Meta is offering an AI video generation service via Twitter right now called Make-A-Video. Although it looks pretty horrendous right now, the number of comments in just a day suggests that soon the AI image generation fad will be superseded by AI video generation. It's a big leap, with researchers pushing the boundaries of generative art as we know it, in particular how much data is necessary to bring images to life.
"With just a few words, this state-of-the-art AI system generates high-quality videos from text prompts," Meta AI writes in the tweet, and calls for prompts. The trick to keeping heaps of unregulated gore and porn from being generated and posted on Twitter? Send the prompt to them, and they might post the results.

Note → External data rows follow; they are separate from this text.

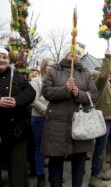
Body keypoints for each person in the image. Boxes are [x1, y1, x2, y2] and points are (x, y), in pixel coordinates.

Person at [42, 45, 98, 187]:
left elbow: (94, 95)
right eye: (74, 52)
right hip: (57, 125)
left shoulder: (85, 72)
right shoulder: (54, 70)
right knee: (56, 163)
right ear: (67, 54)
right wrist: (65, 90)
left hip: (80, 124)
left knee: (79, 164)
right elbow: (46, 92)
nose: (77, 55)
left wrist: (79, 93)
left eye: (79, 53)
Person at [0, 47, 36, 187]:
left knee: (17, 172)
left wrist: (17, 100)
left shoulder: (17, 75)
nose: (2, 60)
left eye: (4, 57)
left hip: (17, 131)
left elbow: (30, 92)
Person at [89, 50, 111, 187]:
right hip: (102, 118)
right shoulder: (97, 83)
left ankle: (99, 171)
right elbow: (104, 76)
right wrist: (107, 58)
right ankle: (94, 176)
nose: (104, 74)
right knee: (99, 148)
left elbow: (106, 76)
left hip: (106, 117)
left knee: (102, 147)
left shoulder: (104, 85)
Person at [30, 58, 55, 187]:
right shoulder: (36, 81)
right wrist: (48, 111)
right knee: (39, 148)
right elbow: (33, 100)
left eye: (54, 65)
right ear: (44, 66)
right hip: (39, 118)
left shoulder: (54, 82)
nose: (52, 67)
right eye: (51, 65)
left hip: (53, 119)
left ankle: (53, 175)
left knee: (52, 148)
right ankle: (40, 175)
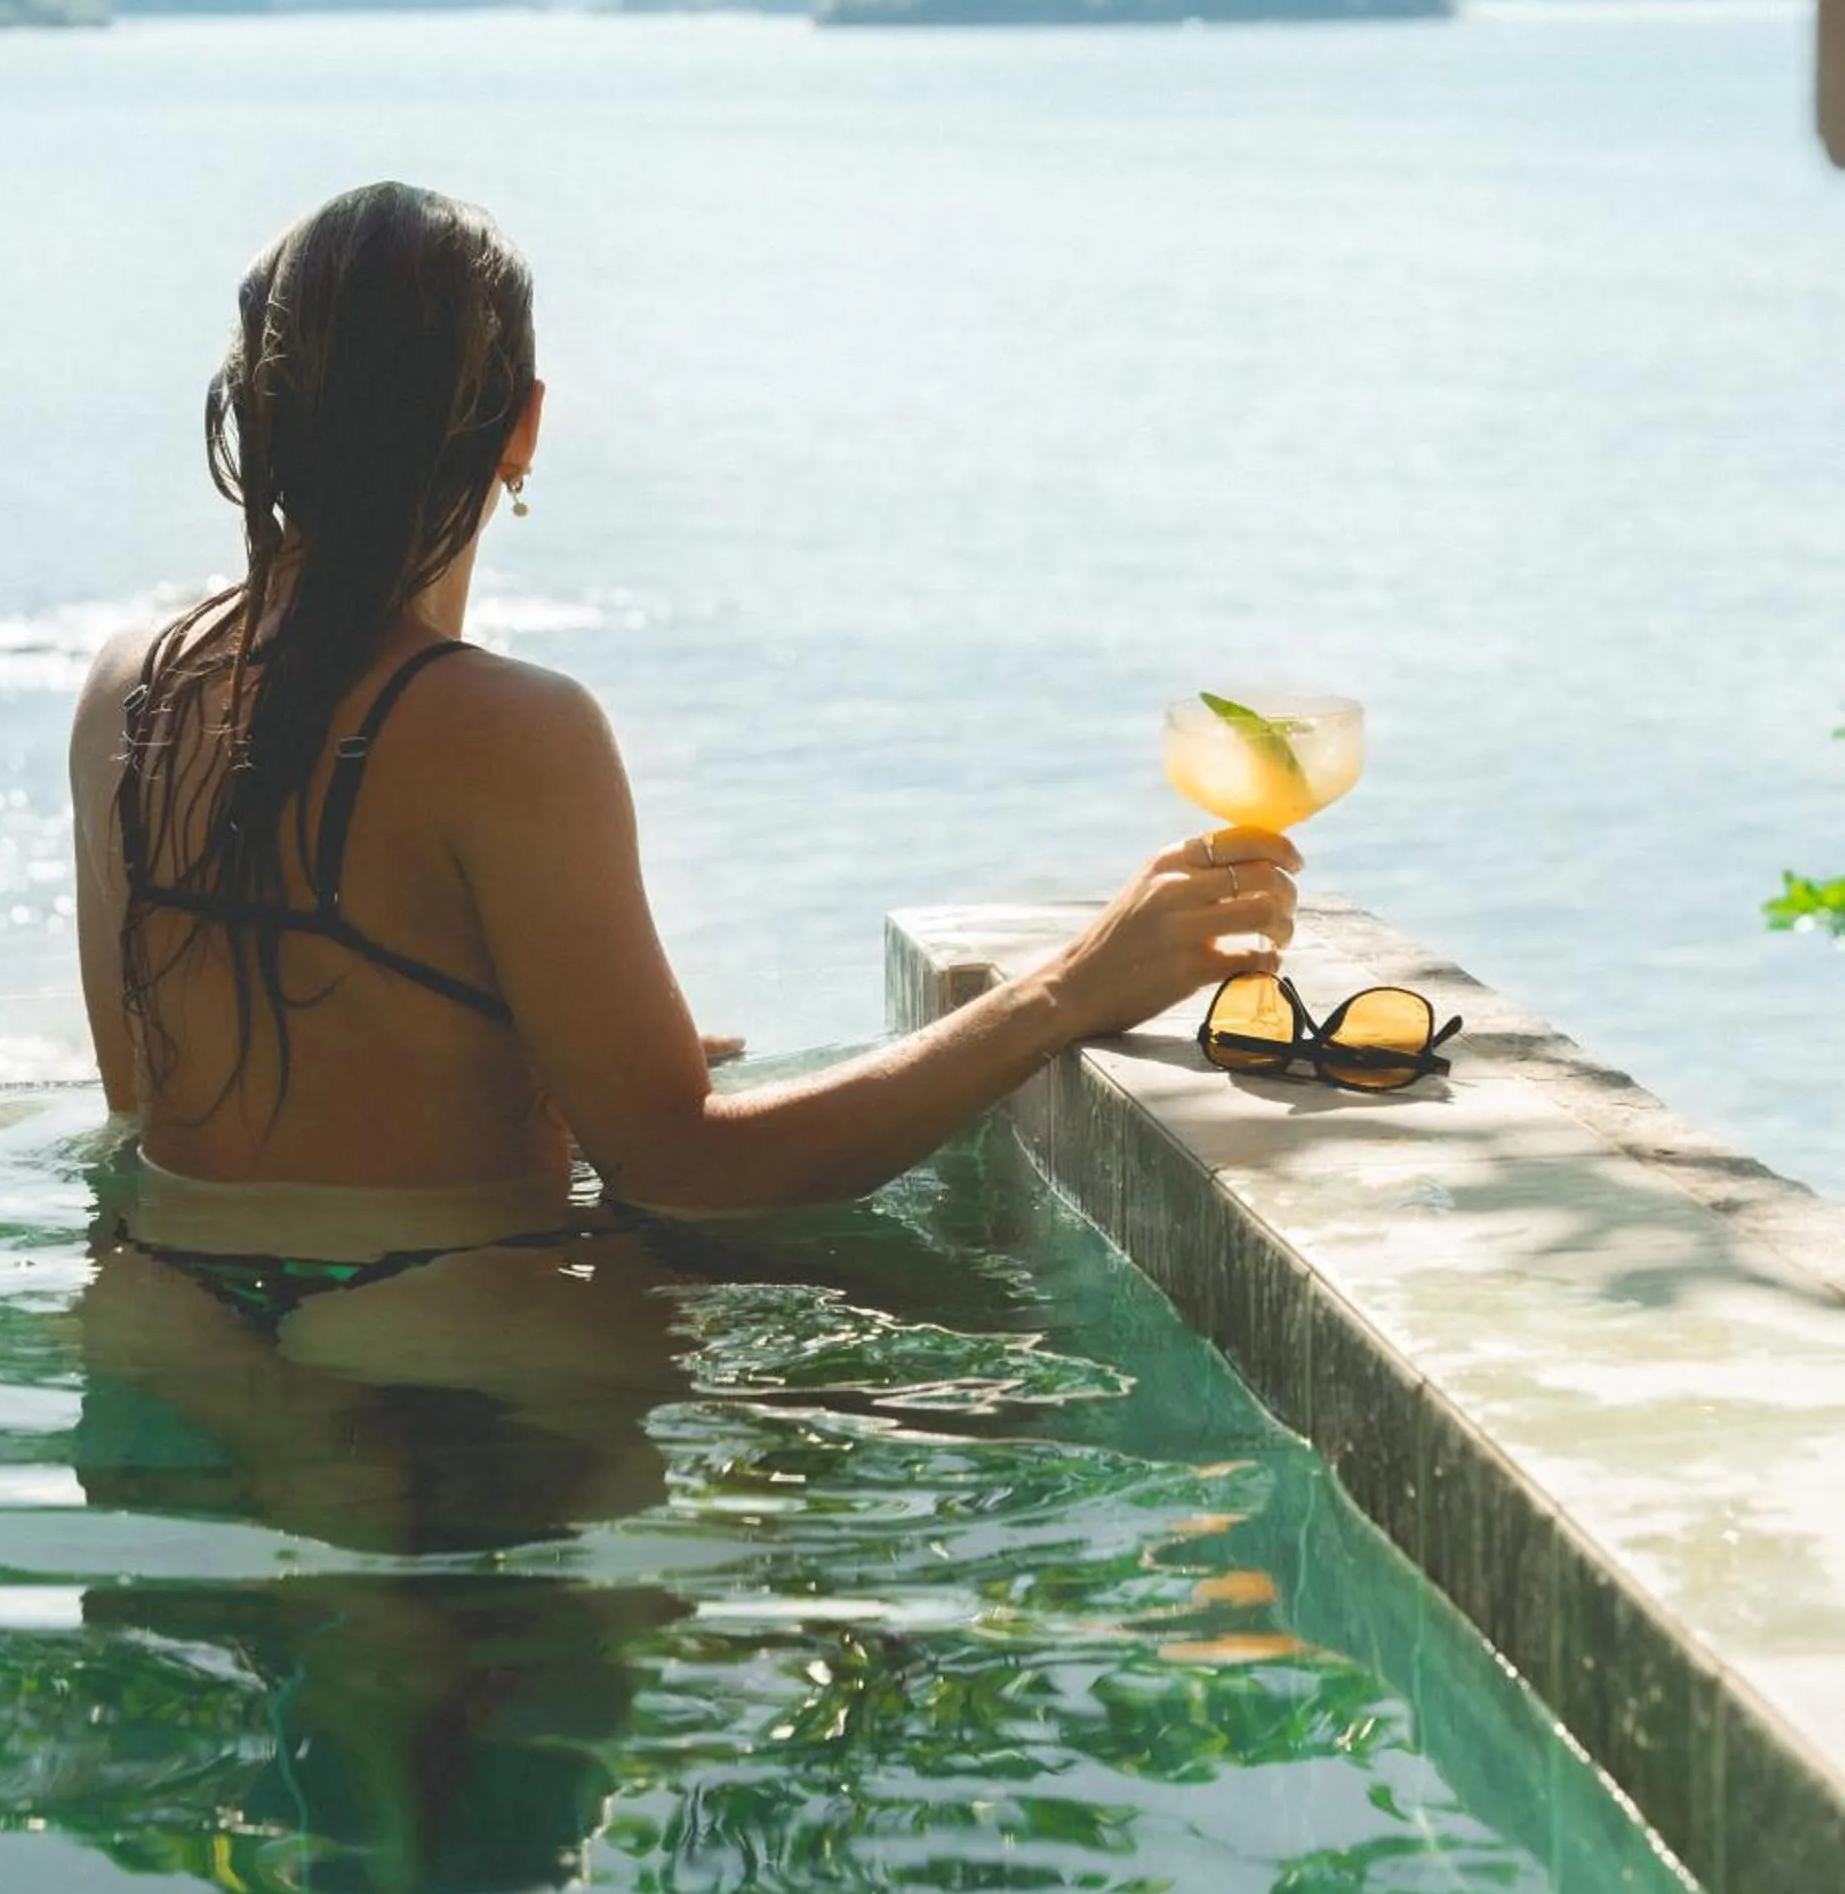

We’re pleased to introduce Make-A-Video, our latest in #GenerativeAI research! With just a few words, this state-of-the-art AI system generates high-quality videos from text prompts.Have an idea you want to see? Reply w/ your prompt using #MetaAI and we’ll share more results. pic.twitter.com/q8zjiwLBjbSeptember 29, 2022
The alternative to waiting for the (likely scarred for life) Meta AI team to potentially select your prompt out of the thousands now piling into the comments is to head over to the Make-A-Video studio (opens in new tab) and sign up using the Google form to register your interest (opens in new tab) in the tool.
The accompanying research paper (PDF warning (opens in new tab)) calls the Make-A-Video process "an effective method that extends a diffusion-based T2I model to T2V through a spatiotemporally factorized diffusion model." That's a fancy way of saying they used an evolved version of diffusion's Text-to-Image generation model to make pictures move.
"While there is remarkable progress in T2I generation," the paper reads, "the progress of T2V generation lags behind largely due to two main reasons: the lack of large-scale datasets with high-quality text-video pairs, and the complexity of modelling higher-dimensional video data."
Essentially, the size and accuracy of the datasets needed to train current text to video AI models are just too vast to be viable.
The amazing thing about this evolution is that "it does not require paired text-video data," the paper notes. That's unlike many video and image generators out there that rely on galleries of content already paired with text. "This is a significant advantage compared to prior work," it explains, as it isn't as restricted and doesn't require as much data in order to work.
There are a few ways to use the tool, with it either filling in the motion between two images, simply adding motion to a single image, or creating new variations of a video based on the original. The results are fascinating. They're dreamy and psychedelic, and can be generated in a few different styles.
Sure these are a little spooky, especially when you remember that the results are only going to get more realistic, but a little hike through uncanny valley never hurts on the lead up to Halloween.